- **About this task**
When the word "worn" shows up in a line of the data below, copy that whole line.

- **Information provided**
# # #
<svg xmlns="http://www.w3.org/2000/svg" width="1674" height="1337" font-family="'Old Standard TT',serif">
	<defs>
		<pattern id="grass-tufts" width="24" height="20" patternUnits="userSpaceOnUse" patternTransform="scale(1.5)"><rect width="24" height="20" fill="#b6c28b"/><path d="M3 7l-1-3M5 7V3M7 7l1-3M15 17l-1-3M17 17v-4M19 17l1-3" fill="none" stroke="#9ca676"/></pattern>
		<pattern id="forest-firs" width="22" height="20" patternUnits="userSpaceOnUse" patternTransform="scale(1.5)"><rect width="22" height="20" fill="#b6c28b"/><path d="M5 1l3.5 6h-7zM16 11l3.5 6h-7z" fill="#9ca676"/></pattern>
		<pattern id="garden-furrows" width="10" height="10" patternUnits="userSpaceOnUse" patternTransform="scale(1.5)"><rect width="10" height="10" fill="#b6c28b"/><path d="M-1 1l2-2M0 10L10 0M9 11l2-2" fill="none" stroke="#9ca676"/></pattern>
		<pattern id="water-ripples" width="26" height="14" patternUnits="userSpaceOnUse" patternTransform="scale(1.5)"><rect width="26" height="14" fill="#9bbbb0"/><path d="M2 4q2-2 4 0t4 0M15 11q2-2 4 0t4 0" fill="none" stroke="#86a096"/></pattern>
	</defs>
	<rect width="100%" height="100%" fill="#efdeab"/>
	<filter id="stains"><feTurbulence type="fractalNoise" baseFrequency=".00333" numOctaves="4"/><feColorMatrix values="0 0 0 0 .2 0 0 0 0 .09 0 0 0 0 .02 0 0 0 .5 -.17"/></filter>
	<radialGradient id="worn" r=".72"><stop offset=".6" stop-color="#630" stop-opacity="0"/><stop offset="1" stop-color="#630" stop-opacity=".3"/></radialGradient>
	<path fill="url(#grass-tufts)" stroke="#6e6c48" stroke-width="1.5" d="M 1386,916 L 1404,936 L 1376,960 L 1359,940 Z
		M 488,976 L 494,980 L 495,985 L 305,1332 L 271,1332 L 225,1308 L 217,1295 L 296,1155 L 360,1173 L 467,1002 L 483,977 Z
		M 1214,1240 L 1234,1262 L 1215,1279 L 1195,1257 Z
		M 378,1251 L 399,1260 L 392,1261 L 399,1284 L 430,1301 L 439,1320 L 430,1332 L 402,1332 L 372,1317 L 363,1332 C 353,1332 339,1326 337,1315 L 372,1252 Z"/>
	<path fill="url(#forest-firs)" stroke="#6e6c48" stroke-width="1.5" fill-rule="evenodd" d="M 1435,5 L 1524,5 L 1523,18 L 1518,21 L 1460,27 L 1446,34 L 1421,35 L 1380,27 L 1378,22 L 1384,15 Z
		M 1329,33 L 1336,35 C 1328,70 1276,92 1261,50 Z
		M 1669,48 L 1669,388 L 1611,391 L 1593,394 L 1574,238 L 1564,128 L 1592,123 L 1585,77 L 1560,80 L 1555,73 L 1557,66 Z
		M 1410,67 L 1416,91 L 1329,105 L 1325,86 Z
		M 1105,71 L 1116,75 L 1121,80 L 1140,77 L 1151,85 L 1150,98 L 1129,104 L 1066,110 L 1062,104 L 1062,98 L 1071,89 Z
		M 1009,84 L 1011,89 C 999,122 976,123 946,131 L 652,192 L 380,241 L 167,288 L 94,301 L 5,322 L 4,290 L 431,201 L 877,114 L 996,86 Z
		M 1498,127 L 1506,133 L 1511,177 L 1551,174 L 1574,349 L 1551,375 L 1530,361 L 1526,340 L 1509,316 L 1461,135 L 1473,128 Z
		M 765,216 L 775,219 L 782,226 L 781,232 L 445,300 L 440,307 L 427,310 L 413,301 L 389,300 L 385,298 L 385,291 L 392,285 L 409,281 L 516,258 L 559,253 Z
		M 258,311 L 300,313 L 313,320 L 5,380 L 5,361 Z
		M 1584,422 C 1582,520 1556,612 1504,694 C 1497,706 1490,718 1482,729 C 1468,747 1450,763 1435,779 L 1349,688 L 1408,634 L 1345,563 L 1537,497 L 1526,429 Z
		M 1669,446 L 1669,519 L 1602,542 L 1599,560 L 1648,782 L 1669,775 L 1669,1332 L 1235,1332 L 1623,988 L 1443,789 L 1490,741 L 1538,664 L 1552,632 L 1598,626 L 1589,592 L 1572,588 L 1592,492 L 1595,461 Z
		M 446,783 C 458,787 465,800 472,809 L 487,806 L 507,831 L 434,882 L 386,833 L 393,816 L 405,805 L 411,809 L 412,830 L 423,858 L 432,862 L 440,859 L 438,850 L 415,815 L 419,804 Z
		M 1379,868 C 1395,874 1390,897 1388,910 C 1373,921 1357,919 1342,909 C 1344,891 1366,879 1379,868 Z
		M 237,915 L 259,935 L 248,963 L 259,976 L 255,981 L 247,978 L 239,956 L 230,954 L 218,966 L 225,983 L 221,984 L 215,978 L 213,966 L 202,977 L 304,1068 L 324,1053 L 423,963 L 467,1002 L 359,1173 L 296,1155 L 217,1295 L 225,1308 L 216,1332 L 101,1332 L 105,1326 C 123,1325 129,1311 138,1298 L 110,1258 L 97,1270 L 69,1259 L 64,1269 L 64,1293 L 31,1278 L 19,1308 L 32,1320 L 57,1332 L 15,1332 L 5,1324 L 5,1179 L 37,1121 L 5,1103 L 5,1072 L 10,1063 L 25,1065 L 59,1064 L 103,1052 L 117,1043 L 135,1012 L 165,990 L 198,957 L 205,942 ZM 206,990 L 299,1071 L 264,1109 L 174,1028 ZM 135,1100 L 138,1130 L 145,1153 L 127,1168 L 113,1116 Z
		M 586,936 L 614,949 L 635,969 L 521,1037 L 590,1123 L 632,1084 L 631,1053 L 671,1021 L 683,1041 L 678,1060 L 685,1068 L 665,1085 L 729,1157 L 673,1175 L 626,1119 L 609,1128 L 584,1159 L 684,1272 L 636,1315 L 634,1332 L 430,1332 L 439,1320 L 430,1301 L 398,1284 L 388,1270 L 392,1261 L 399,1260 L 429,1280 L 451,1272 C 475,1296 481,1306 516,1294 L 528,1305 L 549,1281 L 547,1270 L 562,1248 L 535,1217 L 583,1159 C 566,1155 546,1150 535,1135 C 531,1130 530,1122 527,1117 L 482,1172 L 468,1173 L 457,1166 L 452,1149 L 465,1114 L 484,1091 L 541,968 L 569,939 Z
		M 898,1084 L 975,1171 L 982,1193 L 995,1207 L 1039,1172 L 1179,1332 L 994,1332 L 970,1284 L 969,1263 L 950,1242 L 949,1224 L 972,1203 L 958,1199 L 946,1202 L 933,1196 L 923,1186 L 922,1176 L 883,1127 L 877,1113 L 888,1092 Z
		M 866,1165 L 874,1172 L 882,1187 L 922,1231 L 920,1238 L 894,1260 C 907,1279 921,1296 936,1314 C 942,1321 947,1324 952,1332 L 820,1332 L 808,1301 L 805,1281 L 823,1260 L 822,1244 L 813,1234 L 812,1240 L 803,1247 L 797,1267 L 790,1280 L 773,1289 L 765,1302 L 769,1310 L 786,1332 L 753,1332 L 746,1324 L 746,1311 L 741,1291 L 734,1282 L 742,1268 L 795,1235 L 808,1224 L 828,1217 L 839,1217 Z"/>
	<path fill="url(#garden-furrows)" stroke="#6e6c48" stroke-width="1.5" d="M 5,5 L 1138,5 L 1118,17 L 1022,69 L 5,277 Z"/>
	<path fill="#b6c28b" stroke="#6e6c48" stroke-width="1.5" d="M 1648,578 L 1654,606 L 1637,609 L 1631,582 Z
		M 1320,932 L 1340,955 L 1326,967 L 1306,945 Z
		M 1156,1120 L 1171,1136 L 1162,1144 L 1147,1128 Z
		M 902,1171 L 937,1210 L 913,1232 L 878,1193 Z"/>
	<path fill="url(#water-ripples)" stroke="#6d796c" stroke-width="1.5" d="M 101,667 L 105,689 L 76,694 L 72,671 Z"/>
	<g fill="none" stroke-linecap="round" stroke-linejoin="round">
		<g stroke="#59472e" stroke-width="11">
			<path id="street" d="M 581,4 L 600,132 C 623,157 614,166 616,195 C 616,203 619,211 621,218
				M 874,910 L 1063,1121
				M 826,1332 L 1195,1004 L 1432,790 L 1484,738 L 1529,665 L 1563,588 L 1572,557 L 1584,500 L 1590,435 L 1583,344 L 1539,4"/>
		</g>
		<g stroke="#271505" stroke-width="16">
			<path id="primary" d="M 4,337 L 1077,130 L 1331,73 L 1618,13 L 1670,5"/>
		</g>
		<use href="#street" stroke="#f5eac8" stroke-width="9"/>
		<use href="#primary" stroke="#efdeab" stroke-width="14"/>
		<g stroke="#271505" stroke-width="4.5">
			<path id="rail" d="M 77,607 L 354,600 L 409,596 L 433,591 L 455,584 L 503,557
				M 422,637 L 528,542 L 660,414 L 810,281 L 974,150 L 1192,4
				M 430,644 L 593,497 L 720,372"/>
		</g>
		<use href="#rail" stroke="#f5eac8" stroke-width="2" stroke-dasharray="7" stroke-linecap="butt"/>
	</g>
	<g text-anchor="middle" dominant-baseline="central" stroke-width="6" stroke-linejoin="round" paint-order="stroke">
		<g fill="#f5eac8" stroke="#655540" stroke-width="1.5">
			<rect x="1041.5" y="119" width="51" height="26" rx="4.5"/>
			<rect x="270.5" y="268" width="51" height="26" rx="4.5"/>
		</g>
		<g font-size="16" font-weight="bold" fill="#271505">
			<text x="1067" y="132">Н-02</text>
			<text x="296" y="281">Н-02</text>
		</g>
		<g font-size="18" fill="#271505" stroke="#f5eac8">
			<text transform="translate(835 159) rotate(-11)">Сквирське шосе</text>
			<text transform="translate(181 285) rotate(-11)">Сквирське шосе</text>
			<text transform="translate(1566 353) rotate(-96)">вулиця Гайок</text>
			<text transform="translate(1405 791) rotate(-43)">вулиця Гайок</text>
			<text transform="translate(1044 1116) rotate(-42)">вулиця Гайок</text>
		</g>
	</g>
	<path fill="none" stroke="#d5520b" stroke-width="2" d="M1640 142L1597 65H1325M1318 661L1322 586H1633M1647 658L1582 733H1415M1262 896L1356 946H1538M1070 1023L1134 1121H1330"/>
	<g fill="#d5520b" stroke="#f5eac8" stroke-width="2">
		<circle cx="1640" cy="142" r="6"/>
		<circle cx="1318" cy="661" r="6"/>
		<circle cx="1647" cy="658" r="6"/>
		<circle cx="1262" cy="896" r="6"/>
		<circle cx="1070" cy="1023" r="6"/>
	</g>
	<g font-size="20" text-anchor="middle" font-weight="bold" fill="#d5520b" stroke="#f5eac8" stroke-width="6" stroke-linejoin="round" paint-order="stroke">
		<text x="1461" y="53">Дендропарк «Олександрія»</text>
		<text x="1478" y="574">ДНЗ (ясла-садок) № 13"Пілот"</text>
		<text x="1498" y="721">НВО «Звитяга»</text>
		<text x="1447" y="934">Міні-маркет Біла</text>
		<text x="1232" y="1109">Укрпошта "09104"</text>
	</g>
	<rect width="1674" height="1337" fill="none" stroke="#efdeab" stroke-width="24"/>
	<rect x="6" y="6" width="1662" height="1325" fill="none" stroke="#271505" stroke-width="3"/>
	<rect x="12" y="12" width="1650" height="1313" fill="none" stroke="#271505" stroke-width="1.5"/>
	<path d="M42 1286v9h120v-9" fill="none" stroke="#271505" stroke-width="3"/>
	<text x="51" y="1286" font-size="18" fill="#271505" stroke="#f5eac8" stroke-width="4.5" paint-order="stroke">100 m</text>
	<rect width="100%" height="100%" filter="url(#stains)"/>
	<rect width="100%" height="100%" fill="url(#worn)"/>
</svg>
# # #
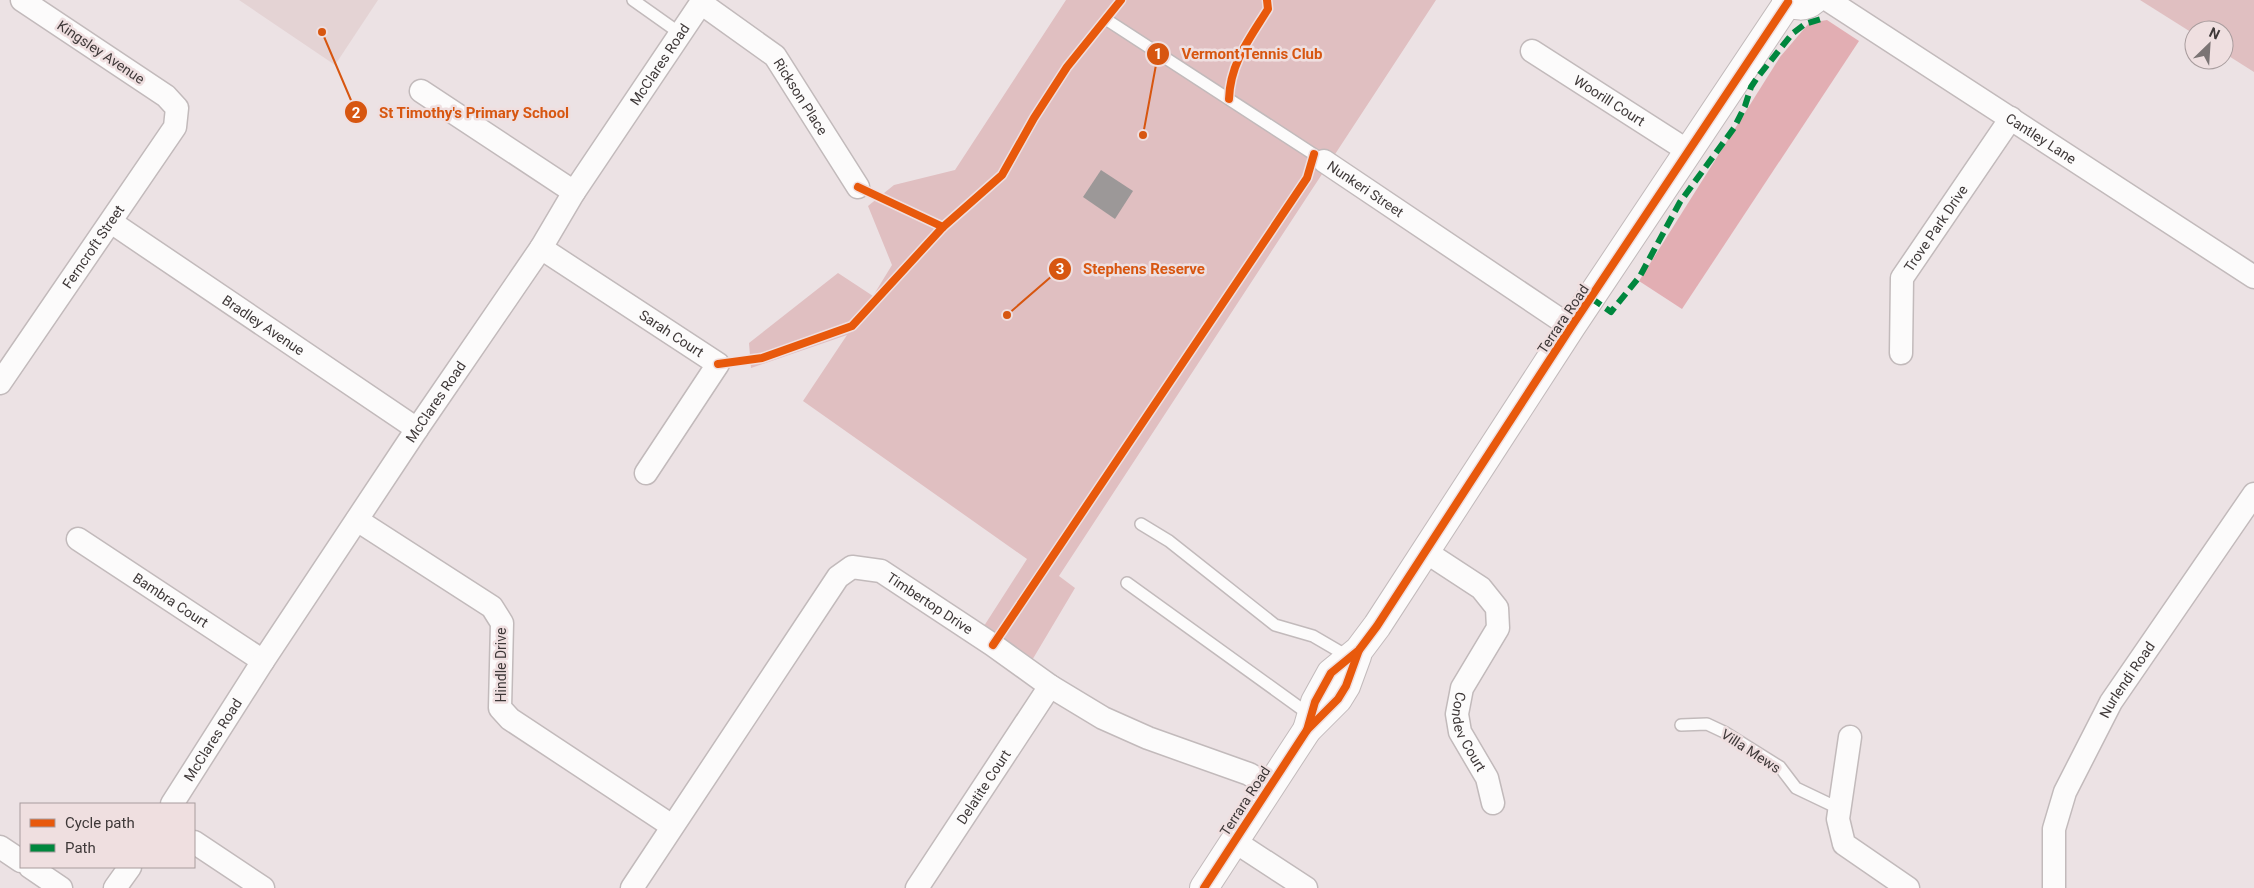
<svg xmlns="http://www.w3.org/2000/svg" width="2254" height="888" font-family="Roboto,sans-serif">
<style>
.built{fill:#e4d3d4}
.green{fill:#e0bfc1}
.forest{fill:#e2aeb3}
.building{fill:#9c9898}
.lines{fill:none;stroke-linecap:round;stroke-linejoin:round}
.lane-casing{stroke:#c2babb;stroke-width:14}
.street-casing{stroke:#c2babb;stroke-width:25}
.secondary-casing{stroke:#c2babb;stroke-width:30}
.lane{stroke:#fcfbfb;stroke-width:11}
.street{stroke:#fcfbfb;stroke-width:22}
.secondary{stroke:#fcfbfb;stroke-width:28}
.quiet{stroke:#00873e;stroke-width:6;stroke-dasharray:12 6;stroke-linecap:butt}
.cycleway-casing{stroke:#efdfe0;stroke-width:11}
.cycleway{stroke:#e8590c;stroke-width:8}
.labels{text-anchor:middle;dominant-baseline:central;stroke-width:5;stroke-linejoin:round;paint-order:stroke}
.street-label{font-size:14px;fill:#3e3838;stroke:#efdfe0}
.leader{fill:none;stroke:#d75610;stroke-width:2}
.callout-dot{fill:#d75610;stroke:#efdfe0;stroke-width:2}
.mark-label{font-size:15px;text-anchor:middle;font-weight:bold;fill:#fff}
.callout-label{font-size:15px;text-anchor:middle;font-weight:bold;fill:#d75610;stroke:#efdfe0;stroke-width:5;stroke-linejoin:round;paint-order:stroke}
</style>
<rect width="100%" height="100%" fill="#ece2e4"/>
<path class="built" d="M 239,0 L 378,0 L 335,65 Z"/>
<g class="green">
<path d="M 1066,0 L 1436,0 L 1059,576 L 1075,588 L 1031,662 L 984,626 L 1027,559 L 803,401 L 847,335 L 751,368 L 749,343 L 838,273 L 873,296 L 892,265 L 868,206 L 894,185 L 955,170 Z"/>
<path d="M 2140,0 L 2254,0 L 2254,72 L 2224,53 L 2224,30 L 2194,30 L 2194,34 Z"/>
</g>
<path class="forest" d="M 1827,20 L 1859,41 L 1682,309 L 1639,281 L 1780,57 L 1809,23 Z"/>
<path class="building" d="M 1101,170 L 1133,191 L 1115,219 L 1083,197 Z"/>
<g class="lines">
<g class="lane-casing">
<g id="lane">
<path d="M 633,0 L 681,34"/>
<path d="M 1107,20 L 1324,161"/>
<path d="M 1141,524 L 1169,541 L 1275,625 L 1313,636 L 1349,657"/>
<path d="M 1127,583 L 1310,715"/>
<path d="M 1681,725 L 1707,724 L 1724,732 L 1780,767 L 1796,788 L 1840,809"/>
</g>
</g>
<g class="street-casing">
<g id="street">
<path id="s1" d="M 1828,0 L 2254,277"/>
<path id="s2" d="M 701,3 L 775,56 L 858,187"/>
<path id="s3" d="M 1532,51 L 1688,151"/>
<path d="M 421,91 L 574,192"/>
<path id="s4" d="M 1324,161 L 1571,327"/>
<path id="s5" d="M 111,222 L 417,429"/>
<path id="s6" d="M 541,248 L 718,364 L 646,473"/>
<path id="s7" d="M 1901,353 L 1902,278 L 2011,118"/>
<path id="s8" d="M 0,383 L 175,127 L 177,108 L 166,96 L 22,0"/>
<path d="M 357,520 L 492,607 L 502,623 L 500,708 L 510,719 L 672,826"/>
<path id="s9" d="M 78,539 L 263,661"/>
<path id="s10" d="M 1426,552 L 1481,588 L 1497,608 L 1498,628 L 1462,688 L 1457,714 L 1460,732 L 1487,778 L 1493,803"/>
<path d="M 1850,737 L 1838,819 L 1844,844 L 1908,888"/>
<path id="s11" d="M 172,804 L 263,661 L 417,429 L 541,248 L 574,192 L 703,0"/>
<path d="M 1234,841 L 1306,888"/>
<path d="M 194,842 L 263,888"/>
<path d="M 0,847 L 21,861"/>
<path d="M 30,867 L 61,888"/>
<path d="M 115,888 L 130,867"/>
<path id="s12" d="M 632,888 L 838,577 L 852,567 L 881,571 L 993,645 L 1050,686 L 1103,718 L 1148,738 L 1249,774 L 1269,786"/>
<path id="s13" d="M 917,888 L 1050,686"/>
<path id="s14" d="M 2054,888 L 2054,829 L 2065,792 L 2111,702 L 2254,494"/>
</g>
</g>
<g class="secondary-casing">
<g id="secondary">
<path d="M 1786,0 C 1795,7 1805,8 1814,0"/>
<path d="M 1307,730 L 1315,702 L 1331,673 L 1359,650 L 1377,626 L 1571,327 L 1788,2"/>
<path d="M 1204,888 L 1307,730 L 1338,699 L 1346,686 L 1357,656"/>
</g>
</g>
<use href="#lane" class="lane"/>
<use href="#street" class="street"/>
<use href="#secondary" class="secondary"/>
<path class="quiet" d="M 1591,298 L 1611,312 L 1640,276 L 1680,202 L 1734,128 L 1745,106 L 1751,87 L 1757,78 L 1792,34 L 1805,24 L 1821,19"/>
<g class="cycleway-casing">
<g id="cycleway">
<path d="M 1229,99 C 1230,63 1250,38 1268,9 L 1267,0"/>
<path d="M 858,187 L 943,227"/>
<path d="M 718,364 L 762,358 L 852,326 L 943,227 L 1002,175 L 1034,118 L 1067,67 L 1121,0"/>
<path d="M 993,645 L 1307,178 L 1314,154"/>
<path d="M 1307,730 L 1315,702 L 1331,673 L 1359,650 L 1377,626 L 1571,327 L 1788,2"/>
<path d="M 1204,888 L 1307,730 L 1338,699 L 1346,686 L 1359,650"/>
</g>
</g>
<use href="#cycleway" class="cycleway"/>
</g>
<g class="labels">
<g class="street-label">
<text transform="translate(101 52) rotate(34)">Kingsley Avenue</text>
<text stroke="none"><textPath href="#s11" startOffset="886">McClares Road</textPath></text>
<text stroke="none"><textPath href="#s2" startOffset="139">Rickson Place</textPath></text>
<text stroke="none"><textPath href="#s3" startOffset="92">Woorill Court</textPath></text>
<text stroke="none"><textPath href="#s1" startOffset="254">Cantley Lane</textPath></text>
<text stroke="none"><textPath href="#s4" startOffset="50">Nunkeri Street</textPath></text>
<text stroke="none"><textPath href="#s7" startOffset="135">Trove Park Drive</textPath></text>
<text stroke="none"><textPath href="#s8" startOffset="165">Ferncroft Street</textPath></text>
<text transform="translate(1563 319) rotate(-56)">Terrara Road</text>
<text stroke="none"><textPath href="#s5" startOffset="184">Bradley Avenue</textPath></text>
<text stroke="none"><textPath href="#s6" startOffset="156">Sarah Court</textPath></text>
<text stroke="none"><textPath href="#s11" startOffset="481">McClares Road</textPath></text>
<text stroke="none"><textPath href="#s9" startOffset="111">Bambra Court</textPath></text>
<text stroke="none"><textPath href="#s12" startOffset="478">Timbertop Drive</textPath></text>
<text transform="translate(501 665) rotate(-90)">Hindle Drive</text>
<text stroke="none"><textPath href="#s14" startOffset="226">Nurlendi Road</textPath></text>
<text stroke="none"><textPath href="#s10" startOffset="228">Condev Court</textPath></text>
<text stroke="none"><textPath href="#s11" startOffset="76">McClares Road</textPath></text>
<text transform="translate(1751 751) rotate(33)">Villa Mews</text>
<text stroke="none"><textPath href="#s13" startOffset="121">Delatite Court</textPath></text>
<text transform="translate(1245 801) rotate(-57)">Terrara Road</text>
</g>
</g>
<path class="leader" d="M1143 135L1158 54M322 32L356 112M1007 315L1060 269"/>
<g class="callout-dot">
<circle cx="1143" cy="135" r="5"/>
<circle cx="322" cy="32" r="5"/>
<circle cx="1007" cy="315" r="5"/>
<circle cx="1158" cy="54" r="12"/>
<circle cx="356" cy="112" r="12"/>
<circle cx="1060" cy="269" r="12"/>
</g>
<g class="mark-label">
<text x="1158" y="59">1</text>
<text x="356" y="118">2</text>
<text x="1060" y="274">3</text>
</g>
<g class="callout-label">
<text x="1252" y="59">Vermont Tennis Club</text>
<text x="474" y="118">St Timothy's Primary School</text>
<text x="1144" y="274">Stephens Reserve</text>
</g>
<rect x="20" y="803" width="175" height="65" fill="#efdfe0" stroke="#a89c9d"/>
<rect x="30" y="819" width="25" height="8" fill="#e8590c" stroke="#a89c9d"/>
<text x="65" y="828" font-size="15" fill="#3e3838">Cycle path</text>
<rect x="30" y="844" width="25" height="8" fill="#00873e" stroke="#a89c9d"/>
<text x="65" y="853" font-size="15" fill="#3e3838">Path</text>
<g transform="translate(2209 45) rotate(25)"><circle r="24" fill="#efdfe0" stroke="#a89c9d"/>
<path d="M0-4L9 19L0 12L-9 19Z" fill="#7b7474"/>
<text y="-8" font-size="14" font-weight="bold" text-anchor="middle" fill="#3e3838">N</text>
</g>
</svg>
# # #
- **Solution to this task**
	<radialGradient id="worn" r=".72"><stop offset=".6" stop-color="#630" stop-opacity="0"/><stop offset="1" stop-color="#630" stop-opacity=".3"/></radialGradient>
	<rect width="100%" height="100%" fill="url(#worn)"/>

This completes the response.